I would like to propose, based on my research, a new theory of ‘male nature’, one based more on social pressures than biology or hormones, one which shows how boys during their formative years are asked to completely change their identity. Specifically, my research has turned up a new theory of how boys develop at puberty, learning a lesson that affects them psychologically throughout the rest of their lives – a lesson that, since it is created by society, can be changed.  This research, conducted over many years with thousands of men, brought out the fact that most boys are subjected to taunts or bullying (even being beaten up) by bigger boys or older male members of the family (‘Don’t be a sissy, grow up and be a man!’) – and that this causes boys to undergo a powerful process of self-questioning ending in basic identity change [bic]. Though most boys are close to their mothers when young, at a certain stage, the pressures placed on them to ‘act like a man’: ‘don’t hang around the house with your mother and your sister’, ‘go out and play sports with the other boys’! become overwhelming.  Many boys in this situation turn to their mothers for protection, or resort to staying at home; they are surprised when she too says, 'You can’t come home to mother anymore, now you have to go out and tell off the boys who are bothering you, or beat them up!’ Boys then, according to my data, are filled with doubt and spend on average a year or more questioning themselves about how they should adapt to the new situation. The problem is not only that they are supposed to ‘act tough’, but also cut off their relationship with their mother or ‘women, girls’ -- a boy is seen as a ‘sissy’ if his best friend is a girl, or if he ‘hangs around with girls all the time.’ 

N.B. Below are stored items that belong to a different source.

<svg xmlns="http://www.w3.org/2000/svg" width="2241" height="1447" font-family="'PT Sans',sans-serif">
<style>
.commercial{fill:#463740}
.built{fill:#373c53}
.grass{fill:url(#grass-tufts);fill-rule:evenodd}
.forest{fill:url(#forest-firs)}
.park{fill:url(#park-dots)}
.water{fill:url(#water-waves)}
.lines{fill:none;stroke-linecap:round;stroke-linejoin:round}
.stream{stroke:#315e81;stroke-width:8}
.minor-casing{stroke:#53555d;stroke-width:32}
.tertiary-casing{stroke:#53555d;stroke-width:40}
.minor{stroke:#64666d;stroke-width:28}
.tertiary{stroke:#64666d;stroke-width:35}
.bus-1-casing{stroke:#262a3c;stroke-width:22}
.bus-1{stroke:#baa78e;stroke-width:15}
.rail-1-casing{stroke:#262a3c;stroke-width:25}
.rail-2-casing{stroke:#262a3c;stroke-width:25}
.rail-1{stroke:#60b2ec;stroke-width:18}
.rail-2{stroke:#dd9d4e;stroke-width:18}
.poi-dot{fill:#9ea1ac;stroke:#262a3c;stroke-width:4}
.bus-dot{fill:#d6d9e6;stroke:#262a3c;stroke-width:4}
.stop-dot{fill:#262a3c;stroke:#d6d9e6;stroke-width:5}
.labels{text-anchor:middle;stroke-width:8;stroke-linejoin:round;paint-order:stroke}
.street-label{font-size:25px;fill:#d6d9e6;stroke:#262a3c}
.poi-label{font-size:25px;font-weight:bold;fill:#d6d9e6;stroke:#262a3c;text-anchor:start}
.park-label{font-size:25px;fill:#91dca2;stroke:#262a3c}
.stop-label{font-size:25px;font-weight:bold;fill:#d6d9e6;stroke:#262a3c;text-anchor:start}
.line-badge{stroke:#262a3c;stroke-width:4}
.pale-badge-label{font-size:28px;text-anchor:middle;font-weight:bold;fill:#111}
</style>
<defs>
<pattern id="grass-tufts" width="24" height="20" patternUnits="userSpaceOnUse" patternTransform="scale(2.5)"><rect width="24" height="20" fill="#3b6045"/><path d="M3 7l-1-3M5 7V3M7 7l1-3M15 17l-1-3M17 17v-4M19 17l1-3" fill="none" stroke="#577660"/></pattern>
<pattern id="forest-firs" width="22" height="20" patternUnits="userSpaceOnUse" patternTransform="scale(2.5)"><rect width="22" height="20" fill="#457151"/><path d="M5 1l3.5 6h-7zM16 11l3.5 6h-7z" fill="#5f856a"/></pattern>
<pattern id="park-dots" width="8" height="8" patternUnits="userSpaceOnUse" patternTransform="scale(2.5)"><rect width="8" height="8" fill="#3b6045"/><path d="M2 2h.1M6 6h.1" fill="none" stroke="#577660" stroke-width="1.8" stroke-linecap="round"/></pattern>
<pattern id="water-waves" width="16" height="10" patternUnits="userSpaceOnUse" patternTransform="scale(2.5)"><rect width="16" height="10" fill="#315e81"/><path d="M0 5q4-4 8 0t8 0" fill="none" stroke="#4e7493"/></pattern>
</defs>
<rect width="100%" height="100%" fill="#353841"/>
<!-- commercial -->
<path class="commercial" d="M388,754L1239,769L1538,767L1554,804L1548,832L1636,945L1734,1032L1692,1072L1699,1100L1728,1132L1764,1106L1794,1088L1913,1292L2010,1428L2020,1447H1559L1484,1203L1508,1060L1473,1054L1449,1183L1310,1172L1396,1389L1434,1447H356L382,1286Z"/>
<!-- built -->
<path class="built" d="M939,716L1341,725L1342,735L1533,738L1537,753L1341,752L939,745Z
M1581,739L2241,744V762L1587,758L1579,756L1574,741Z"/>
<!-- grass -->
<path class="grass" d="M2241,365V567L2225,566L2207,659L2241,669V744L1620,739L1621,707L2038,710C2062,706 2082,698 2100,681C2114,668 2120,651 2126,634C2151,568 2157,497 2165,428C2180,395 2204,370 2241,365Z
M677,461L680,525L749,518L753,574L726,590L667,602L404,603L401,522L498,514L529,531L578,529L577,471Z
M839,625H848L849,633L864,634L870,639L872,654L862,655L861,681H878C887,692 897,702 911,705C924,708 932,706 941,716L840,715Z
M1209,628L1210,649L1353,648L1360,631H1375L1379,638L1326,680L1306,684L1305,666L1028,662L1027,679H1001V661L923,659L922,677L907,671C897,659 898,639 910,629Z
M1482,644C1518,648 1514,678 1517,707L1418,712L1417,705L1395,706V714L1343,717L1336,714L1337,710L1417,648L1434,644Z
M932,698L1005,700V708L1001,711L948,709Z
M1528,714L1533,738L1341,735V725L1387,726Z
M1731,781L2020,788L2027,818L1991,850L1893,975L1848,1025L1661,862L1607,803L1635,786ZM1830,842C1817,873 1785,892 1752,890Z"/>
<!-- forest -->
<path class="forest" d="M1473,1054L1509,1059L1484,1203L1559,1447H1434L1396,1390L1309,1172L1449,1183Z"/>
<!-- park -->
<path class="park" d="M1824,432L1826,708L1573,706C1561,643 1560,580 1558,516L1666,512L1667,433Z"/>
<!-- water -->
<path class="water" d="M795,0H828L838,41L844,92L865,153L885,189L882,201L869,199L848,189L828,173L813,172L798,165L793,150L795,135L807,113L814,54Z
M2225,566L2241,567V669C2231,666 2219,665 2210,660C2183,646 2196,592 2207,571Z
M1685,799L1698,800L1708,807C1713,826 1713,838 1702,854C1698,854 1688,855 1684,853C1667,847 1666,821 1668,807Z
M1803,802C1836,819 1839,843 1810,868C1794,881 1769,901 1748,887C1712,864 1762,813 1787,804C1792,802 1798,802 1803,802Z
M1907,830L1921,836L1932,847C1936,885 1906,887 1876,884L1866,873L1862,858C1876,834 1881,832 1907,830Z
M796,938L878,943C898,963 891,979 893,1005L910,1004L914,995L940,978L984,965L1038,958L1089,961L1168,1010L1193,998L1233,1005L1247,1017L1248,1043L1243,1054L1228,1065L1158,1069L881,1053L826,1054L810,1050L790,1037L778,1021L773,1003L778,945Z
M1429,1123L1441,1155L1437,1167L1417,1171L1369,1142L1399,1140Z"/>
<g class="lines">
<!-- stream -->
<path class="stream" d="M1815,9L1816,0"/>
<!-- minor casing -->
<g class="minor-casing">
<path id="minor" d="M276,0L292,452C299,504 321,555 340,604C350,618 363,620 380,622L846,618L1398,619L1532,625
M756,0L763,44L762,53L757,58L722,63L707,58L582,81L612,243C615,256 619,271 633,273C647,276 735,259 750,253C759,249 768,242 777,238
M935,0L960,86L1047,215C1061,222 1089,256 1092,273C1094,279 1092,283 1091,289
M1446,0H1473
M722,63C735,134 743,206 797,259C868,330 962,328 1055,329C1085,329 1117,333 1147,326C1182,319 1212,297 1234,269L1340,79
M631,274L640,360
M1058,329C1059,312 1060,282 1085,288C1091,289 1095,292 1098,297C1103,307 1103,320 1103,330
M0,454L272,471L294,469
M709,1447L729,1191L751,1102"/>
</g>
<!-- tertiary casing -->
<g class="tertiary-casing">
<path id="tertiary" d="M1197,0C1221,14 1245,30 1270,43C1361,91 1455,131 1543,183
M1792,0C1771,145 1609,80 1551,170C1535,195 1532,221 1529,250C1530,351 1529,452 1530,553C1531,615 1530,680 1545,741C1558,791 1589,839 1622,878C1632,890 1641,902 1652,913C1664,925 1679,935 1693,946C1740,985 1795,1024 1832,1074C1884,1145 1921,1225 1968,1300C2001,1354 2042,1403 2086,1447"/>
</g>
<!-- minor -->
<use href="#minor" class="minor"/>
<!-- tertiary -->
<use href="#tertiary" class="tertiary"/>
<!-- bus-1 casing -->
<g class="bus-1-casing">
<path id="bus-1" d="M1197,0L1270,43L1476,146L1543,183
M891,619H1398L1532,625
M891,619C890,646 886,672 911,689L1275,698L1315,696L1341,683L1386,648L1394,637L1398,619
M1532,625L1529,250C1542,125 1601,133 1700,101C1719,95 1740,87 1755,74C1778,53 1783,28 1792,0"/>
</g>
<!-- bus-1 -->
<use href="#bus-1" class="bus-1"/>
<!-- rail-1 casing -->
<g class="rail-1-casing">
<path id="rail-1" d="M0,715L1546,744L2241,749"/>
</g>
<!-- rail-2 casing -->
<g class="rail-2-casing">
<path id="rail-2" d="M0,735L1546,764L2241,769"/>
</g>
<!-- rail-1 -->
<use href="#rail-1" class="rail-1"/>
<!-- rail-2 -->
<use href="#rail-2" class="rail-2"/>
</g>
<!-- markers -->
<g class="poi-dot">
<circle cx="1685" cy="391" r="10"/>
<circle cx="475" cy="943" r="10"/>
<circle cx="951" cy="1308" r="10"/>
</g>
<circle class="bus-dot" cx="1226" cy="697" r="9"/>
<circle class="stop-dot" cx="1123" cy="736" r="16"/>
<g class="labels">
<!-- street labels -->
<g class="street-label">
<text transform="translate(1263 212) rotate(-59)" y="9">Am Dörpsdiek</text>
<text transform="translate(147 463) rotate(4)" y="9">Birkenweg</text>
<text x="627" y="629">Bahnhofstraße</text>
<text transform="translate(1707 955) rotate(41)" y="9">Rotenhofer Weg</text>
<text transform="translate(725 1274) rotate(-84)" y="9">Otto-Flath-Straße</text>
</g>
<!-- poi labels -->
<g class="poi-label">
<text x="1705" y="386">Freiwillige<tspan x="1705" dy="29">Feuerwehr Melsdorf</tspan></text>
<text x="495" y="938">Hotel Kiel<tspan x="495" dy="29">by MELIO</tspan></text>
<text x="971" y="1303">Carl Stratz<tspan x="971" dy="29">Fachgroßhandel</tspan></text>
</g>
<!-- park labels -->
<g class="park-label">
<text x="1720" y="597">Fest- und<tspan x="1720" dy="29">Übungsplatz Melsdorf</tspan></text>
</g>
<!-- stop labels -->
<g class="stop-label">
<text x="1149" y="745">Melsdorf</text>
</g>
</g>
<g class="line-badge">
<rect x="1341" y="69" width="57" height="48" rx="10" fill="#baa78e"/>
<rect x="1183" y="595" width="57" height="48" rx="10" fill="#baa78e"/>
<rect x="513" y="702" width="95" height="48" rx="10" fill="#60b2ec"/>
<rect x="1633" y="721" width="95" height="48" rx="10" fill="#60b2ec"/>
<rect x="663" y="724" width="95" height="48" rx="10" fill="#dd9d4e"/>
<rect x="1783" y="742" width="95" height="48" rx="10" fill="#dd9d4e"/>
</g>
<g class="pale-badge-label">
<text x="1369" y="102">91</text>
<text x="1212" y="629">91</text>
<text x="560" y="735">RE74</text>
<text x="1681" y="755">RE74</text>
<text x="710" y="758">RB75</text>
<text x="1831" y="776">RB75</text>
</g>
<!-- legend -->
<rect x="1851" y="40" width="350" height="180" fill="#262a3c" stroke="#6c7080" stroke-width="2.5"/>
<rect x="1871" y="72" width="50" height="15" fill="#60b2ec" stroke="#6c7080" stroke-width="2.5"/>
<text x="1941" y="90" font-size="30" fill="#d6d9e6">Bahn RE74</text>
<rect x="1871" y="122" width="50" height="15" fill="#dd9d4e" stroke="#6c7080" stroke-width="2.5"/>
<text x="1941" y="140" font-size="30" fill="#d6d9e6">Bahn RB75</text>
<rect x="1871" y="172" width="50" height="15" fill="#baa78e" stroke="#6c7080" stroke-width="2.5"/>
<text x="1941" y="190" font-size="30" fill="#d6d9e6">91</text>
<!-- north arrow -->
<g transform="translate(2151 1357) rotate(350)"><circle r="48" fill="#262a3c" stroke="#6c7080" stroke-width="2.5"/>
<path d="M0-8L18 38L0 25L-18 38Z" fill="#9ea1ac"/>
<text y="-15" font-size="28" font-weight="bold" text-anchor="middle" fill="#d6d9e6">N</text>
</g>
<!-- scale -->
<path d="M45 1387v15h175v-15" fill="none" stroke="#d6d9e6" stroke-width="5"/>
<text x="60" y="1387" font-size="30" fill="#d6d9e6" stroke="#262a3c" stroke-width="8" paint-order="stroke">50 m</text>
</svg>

 The ‘proof’ that one is now ‘a man’ often involves showing, in front of other boys, that ‘I won’t take orders from my mother! She can’t tell me what to do!’ For example, if a boy brings other boys home from school and they are in his room listening to loud music and the mother shouts from another room, ‘Turn down that noise!’ then the boy must shout back, ‘No! You can’t tell me what to do!’ and turn the volume up even louder.  Though many boys like being with girls who are their friends, they soon learn that they have to make peace with the men around them, find a way to get along, and learn to exclude women, ‘leave the women at home’. 

Joining the ‘world of the fathers’ is a frightening experience for many boys: most describe feeling alone and insecure, suddenly in a new, colder and more competitive world, a world they say over and over that their fathers did not explain to them – but later come to feel that conquering it can be the biggest adventure they undertake in life.  What happens in private life? If a man falls in love with a woman, this usually forces him to re-examine his relationship with men – and his own idea of himself. This is more difficult if a man feels ‘real men don’t fall deeply in love!’ Thus most men in my research do not marry the women they most passionately love, often saying they are proud of this. Why? They feel they can better follow ‘the rules’ if they stay in control of their feelings. Other boys do not fall in love at all; their reaction to ‘male’ puberty pressures is to decide they are not ‘joiners’ (they feel they do not legitimately belong to the group of men, and are ‘faking’ fitting in), and decide to be ‘loners’, ‘independent’, close to neither men nor women.  Men’s relationships with other men are generally deeply unsatisfying: like the Michelangelo fresco of Adam reaching for God’s hand in The Creation, in which their fingers never quite touch, men often feel a tantalizing sense of ‘almost…almost’. Most boys grow up with only a distant relationship with their fathers, that carries over into relationships with other men. They are left with a feeling that ‘he’ is unattainable, other and that this is how it must be. 

 In the 90’s and still today, many men cope by living with split personalities: one for work and another for ‘private life’ and ‘love’. During the last two decades, many books on ‘personal growth’ (‘self-help’ for women and ‘business secrets’ for men) helped individuals think through issues of identity-change. Most men no longer want the ‘traditional manhood’ of the l980’s but a new way of life which they are inventing now, engaged in a momentous interior transformation that has as yet to go public.